The exhibit is the first of the 2018-2019 exhibit season at the Main Street Gallery. Each March, the Ketchikan Area Arts and Humanities Council accepts applications for individual, group and curated shows from the community and beyond.
The Arts Council’s mission is to provide exhibit opportunities for both emerging and established artists, expose the Ketchikan community to a broad variety of visual art forms, encourage local participation and appreciation of the arts, and provide a non-judgmental environment for innovation, according to the KAAHC.
Its program development committee nominates a selection panel with diverse artistic interests, which assesses applications and puts forth recommendations for the board to approve each season.
The 2018-2019 season is as follows:
• Sept. 7-28: “Above and Below the Water.”
• October 5-26: “The Cultivated Table.” Chef and artist Robin Leventhal will present an exploration in free form ceramics with a collection of hand-built oyster platters and accoutrements, “celebrating the connection between touch, taste, texture and terra.”
• Nov. 2-30: “Manifest X.” A joint project, a collaboration by Jackson Polys and Robert Mills to create “new activations of ceremonial items” as “Indigenous people negotiating the complexities of settler colonialism.”
• Dec. 7-14: “Ketchikan Youth in Art.” This is a multi-media open-call exhibit inviting area youth to display their work, celebrating the arts in Ketchikan’s schools and community.
• Jan. 4-25: “Cleo Weston a Retrospective - 1930-2010.” Cleo Weston was one of the founders of the Ketchikan Arts and Crafts Guild, and owner of a local art store.

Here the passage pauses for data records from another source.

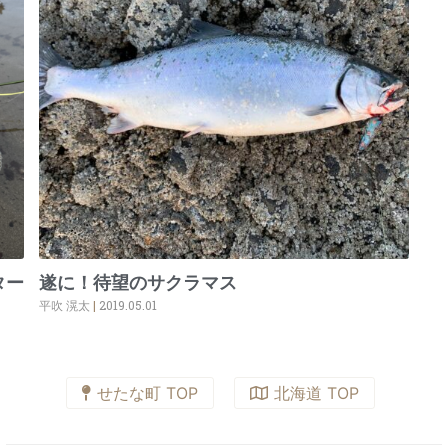
ター
遂に！待望のサクラマス
平吹 滉太
2019.05.01
せたな町 TOP
北海道 TOP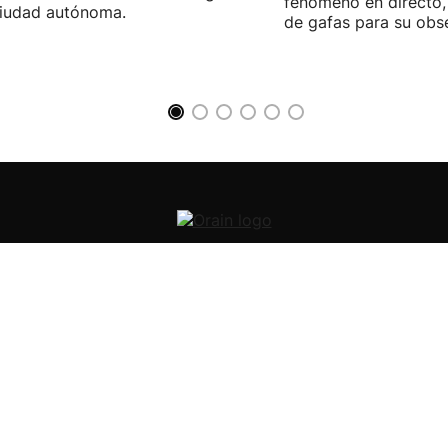
fenómeno en directo,
ciudad autónoma.
de gafas para su obs
Orain
Noticias de economía
Noticias de sociedad
Noticias internacionales
Noticias de política
Noticias de cultura
Noticias de tecnología
Noticias de salud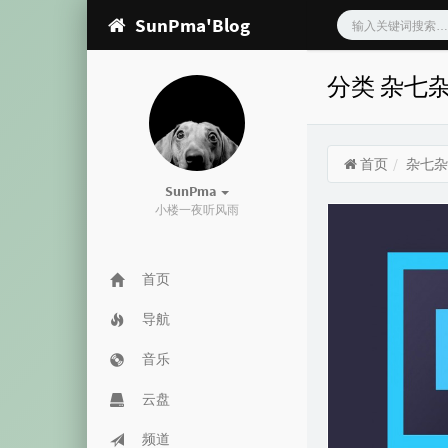
SunPma'Blog
分类 杂七
首页
杂七杂
SunPma
小楼一夜听风雨
首页
导航
音乐
云盘
频道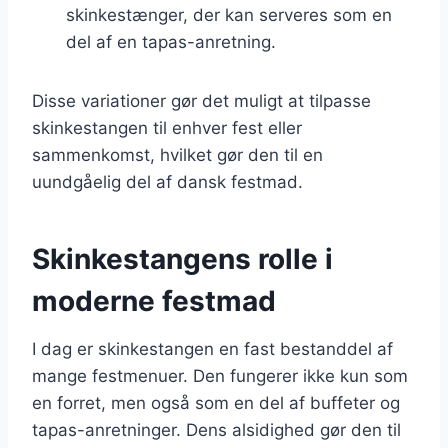
skinkestænger, der kan serveres som en
del af en tapas-anretning.
Disse variationer gør det muligt at tilpasse
skinkestangen til enhver fest eller
sammenkomst, hvilket gør den til en
uundgåelig del af dansk festmad.
Skinkestangens rolle i
moderne festmad
I dag er skinkestangen en fast bestanddel af
mange festmenuer. Den fungerer ikke kun som
en forret, men også som en del af buffeter og
tapas-anretninger. Dens alsidighed gør den til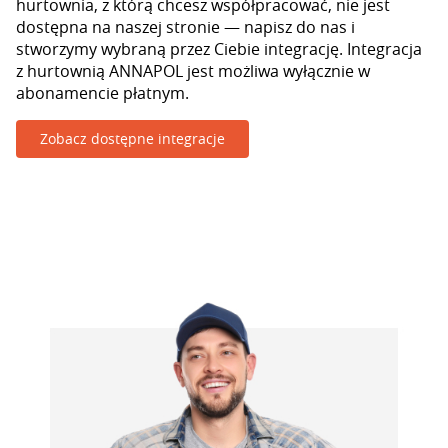
hurtownia, z którą chcesz współpracować, nie jest
dostępna na naszej stronie — napisz do nas i
stworzymy wybraną przez Ciebie integrację. Integracja
z hurtownią ANNAPOL jest możliwa wyłącznie w
abonamencie płatnym.
Zobacz dostępne integracje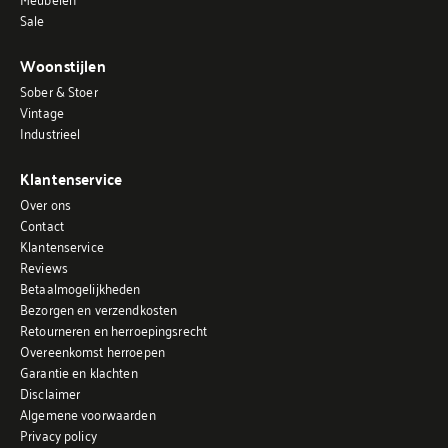
Sale
Woonstijlen
Sober & Stoer
Vintage
Industrieel
Klantenservice
Over ons
Contact
Klantenservice
Reviews
Betaalmogelijkheden
Bezorgen en verzendkosten
Retourneren en herroepingsrecht
Overeenkomst herroepen
Garantie en klachten
Disclaimer
Algemene voorwaarden
Privacy policy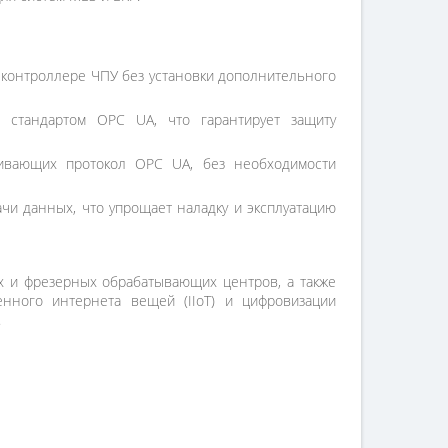
 контроллере ЧПУ без установки дополнительного
 стандартом OPC UA, что гарантирует защиту
живающих протокол OPC UA, без необходимости
чи данных, что упрощает наладку и эксплуатацию
х и фрезерных обрабатывающих центров, а также
нного интернета вещей (IIoT) и цифровизации
.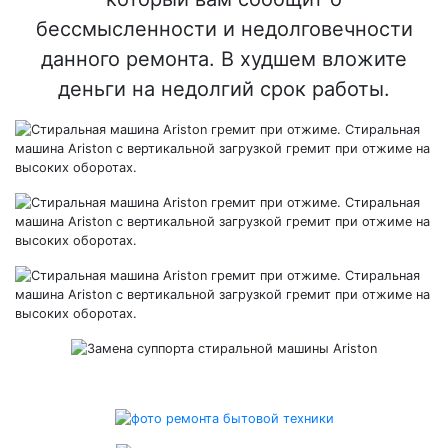
бессмысленности и недолговечности
данного ремонта. В худшем вложите
деньги на недолгий срок работы.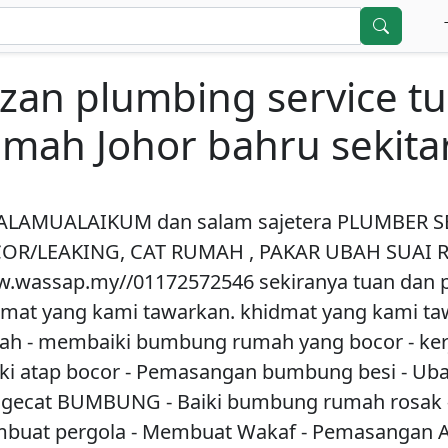
zan plumbing service t
mah Johor bahru sekita
ALAMUALAIKUM dan salam sajetera PLUMBER S
OR/LEAKING, CAT RUMAH , PAKAR UBAH SUAI
.wassap.my//01172572546 sekiranya tuan dan 
mat yang kami tawarkan. khidmat yang kami taw
ah - membaiki bumbung rumah yang bocor - kerj
iki atap bocor - Pemasangan bumbung besi - U
gecat BUMBUNG - Baiki bumbung rumah rosak - 
buat pergola - Membuat Wakaf - Pemasangan At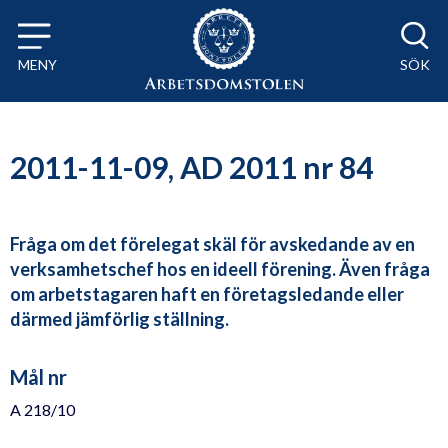
Till innehåll på sidan x
MENY
SÖK
2011-11-09, AD 2011 nr 84
Fråga om det förelegat skäl för avskedande av en
verksamhetschef hos en ideell förening. Även fråga
om arbetstagaren haft en företagsledande eller
därmed jämförlig ställning.
Mål nr
A 218/10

This curated exhibit celebrates her life, her art and her influence on artists she encouraged and mentored.
• Feb. 8-22: “The 33rd Annual Wearable Art Show Exhibit.” Get close up and personal with selected pieces from the “Circus of Curiosities” runway show.

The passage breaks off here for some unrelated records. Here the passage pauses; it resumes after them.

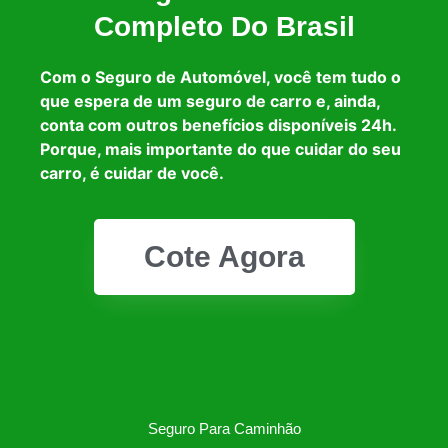
Completo Do Brasil
Com o Seguro de Automóvel, você tem tudo o
que espera de um seguro de carro e, ainda,
conta com outros benefícios disponíveis 24h.
Porque, mais importante do que cuidar do seu
carro, é cuidar de você.
Cote Agora
Seguro Para Caminhão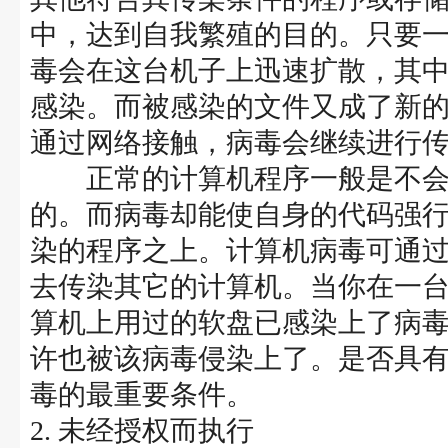
中，达到自我繁殖的目的。只要
毒会在这台机子上迅速扩散，其
感染。而被感染的文件又成了新
通过网络接触，病毒会继续进行
正常的计算机程序一般是不会
的。而病毒却能使自身的代码强
染的程序之上。计算机病毒可通
去传染其它的计算机。当你在一
算机上用过的软盘已感染上了病
许也被该病毒侵染上了。是否具
毒的最重要条件。
2. 未经授权而执行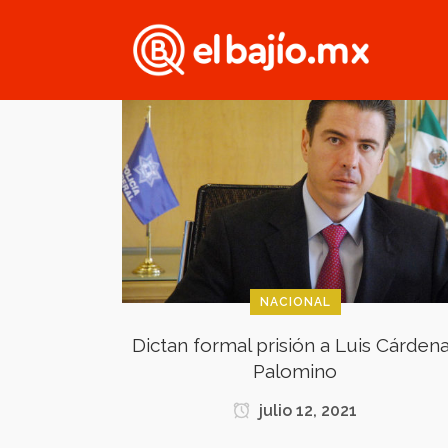
NACIONAL
Dictan formal prisión a Luis Cárden
Palomino
julio 12, 2021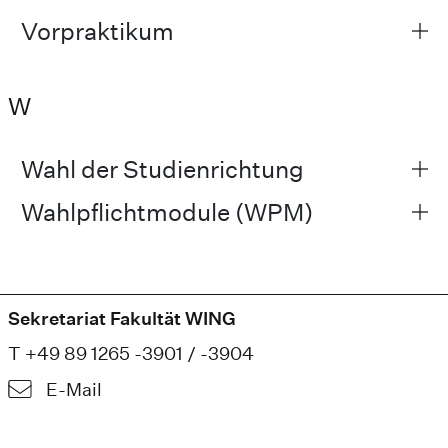
Vorpraktikum
W
Wahl der Studienrichtung
Wahlpflichtmodule (WPM)
Sekretariat Fakultät WING
T +49 89 1265 -3901 / -3904
E-Mail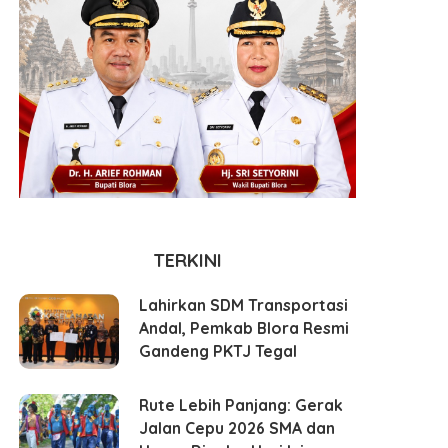
TERKINI
Lahirkan SDM Transportasi
Andal, Pemkab Blora Resmi
Gandeng PKTJ Tegal
Rute Lebih Panjang: Gerak
Jalan Cepu 2026 SMA dan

• March 1-29: “Art and Science on the Katmai Coast.” Cordova artist David Rosenthal joined scientists studying environmental impact in Katmai National Park and created a body of work reflecting his experience.

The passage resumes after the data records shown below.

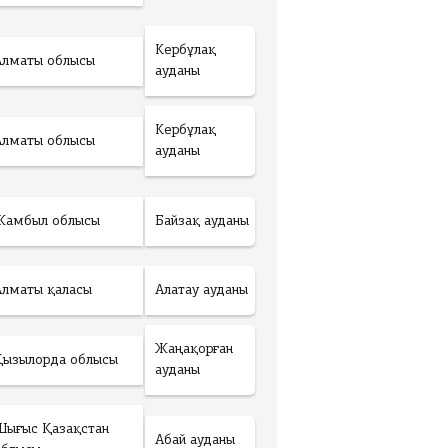
Кербұлақ
Алматы облысы
ауданы
Кербұлақ
Алматы облысы
ауданы
Жамбыл облысы
Байзақ ауданы
Алматы қаласы
Алатау ауданы
Жаңақорған
Қызылорда облысы
ауданы
Шығыс Қазақстан
Абай ауданы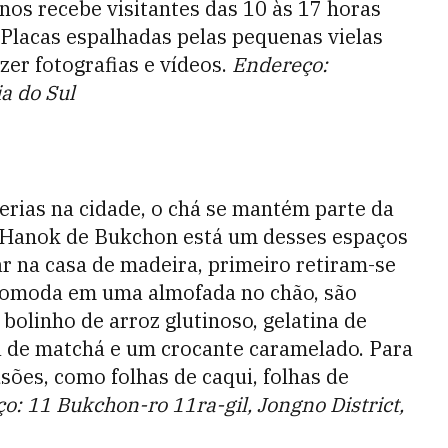
anos recebe visitantes das 10 às 17 horas
. Placas espalhadas pelas pequenas vielas
zer fotografias e vídeos.
Endereço:
ia do Sul
erias na cidade, o chá se mantém parte da
ia Hanok de Bukchon está um desses espaços
r na casa de madeira, primeiro retiram-se
 acomoda em uma almofada no chão, são
bolinho de arroz glutinoso, gelatina de
fa de matchá e um crocante caramelado. Para
sões, como folhas de caqui, folhas de
o: 11 Bukchon-ro 11ra-gil, Jongno District,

• April 5-26: “My Secret Synergy Garden.” An “exciting new direction in kinetic art sculptures” for artist Rhonda Green, with hand-constructed sculptural art pieces made from recycled, new and found metal objects.
• May 3-31: “Merge: Human + Machine.” New works from artist Evon Zerbetz, as she considers mechanical and organic themes in dimensional linocut constructions.
• June 7-July 26: “Artists of Ketchikan.” A yearly invitational exhibit featuring established and emerging Ketchikan artists.
• Aug. 2-30: “Blueberry Arts Festival Art Exhibit.” An open-call exhibit for the whole community working in any medium.